In many ways, “Networks of Control: A Report on Corporate Surveillance, Digital Tracking, Big Data & Privacy,” by Wolfie Christl and Sarah Spiekermann, is the perfect Halloween read.

It’s focused on the “scope of corporate surveillance, digital tracking and of the business models in place today.” Christl and Spiekermann make pains to emphasize that their work is not merely focused on the "big S" government surveillance revealed, in part, by Edward Snowden, but also the corporate practice of collecting data for business. If it's less about the government, that seems harmless enough, right?

Wrong.

As both Christl and Spiekermann are quick to acknowledge, things go from mundane to unsettling really fast.

“While we were writing this report and analyzing all the facts for it, we became increasingly appalled,” they write. “While both of us have been working on privacy for a while and are aware of what is happening, the pure scale of it has overwhelmed us. We are wondering whether the modern ubiquitous data-driven IT world makes us sacrifice our dignity. The readers of this book shall decide for themselves.”

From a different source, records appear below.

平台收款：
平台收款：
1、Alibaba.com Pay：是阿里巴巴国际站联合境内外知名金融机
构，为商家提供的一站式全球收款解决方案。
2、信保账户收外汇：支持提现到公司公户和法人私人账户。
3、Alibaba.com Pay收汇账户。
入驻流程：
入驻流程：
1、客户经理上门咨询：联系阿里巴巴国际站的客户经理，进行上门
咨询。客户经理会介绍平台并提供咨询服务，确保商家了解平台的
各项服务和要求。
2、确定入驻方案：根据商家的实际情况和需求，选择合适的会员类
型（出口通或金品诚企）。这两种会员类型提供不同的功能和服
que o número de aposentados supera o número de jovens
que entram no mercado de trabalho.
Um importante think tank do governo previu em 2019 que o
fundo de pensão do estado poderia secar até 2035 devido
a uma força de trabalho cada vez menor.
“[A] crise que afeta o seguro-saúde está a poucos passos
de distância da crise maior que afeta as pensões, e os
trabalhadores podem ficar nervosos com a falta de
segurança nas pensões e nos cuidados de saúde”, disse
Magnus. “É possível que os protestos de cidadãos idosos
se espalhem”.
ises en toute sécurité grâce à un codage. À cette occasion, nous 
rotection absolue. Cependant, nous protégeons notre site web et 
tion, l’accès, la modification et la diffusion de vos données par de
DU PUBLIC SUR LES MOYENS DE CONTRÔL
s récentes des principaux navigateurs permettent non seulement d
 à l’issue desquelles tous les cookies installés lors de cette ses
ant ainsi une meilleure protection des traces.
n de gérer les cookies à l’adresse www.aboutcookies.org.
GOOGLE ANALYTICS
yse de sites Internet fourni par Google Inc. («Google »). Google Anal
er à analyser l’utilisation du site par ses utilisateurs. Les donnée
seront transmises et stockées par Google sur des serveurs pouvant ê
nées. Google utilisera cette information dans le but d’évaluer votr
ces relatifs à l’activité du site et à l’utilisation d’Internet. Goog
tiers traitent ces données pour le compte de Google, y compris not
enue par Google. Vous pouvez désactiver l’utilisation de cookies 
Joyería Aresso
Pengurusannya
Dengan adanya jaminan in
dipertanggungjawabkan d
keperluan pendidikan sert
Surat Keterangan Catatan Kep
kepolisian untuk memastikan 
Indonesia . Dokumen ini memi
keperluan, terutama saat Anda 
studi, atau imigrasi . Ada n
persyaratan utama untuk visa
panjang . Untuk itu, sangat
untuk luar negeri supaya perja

This “beware, all ye who enter here” vibe is initially tempered by an extensive but approachable crash course in big data and collection measures, a welcome, gap-filling foundation-building for a fledgling privacy professional like myself. In that way, this introduction mimics a slow-burning horror film. Set the noose, increase the stakes, make everything appear normal before things ultimately prove to be terrifying.  

And it genuinely gets there. 

As “Networks of Control” is a longer take on Wolfie Christl’s 2014 report, the prose isn’t necessarily gripping. It is, after all, an academic takedown of big data and surveillance practices. However, when Christl and Spiekermann let the facts speak from themselves – yikes. This isn’t some optimistic foray into the future, as with Gerd Leonhard’s Target-predicting-pregnancy story – reading anecdote after exhaustive anecdote of companies and technologies collecting user data, inferring personality traits, and customizing opportunities in what reads like a dossier of creepy is a bit of a gut punch. Christl and Spiekermann’s curation is powerfully effective and impressively approachable for a report that boasts over 900 sources.

The work reaches its apex during the author’s discussion of the societal implications of all this data collection and surveillance. When you pair their statements like “data richness is systematically used to discriminate against people” with “users are often informed incompletely, inaccurately or not at all about which data is being collected and shared with third parties,” how can one not become even a little spooked? There goes free will, all thanks to an algorithm.

Um, duh, Christl and Spiekermann respond.

“We have entered a surveillance society as David Lyon foresaw it already in the early 1990s; a society in which the practices of ‘social sorting’, the permanent monitoring and classification of the whole population through information technology and software algorithms, have silently become an everyday reality,” they write.

After setting the world aflame, the authors are good enough to provide some insights on how to best build it back up. While they advocate for increased corporate transparency and education, they also provide innovative, thought-provoking criticisms and solutions aimed toward propelling humanity towards a better future, ideas that seemed fresh and different, highlighting their impressive understanding of the issues and their tangible fervor for the topics they explore.

Ultimately, “Network of Control” is worth a read. It leaves you smarter with cogs turning, and perhaps just a twinge more paranoid. Maybe that’s a good thing.